Published online Nov 24, 2021. doi: 10.5306/wjco.v12.i11.1047
Peer-review started: March 26, 2021
First decision: June 16, 2021
Revised: June 22, 2021
Accepted: October 25, 2021
Article in press: October 25, 2021
Published online: November 24, 2021
Processing time: 237 Days and 17.6 Hours
There is no standardized clinical consensus for the evaluation of the surgical specimen in patients with non-small cell lung cancer (NSCLC) who have received neoadjuvant treatment with chemotherapy, radiotherapy, or a combination of both.
Following the recently published recommendations by the International Association for the Study of Lung Cancer (IASLC) for the pathological evaluation of tumors and lymph nodes, we analyzed the radiological and pathological response of patients treated with neoadjuvant chemotherapy or chemoradiotherapy.
Our intention was to contribute to the IASLC recommendations with clinical results that reflect the differences in the response to neoadjuvant therapy with chemoradiotherapy vs chemotherapy.

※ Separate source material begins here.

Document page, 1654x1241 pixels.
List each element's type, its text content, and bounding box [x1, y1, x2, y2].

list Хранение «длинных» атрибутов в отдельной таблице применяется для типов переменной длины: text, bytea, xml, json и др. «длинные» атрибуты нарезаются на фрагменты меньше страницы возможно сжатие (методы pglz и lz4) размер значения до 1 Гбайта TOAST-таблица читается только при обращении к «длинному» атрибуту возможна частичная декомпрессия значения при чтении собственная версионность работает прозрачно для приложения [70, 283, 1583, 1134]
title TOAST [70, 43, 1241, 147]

We performed a retrospective analysis of patients with resectable stage III NSCLC treated with chemotherapy or chemoradiotherapy as neoadjuvant treatment followed by surgery. All histological samples were examined to assess pathological response by the percentage of viable cells in the tumor and the resected lymph nodes.
We observed better results in the chemoradiotherapy group for both radiological and pathological response, with a lower risk of persistence of cancer cells in the tumor and resected lymph nodes, and with a greater probability of achieving downstaging.
In this study we observed a greater response to neoadjuvant treatment when adding radiotherapy to chemotherapy. We believe that this could contribute to improving the management of this group of patients.
Longer follow-up of these patients is necessary to establish a relationship between pathological response and clinical outcomes.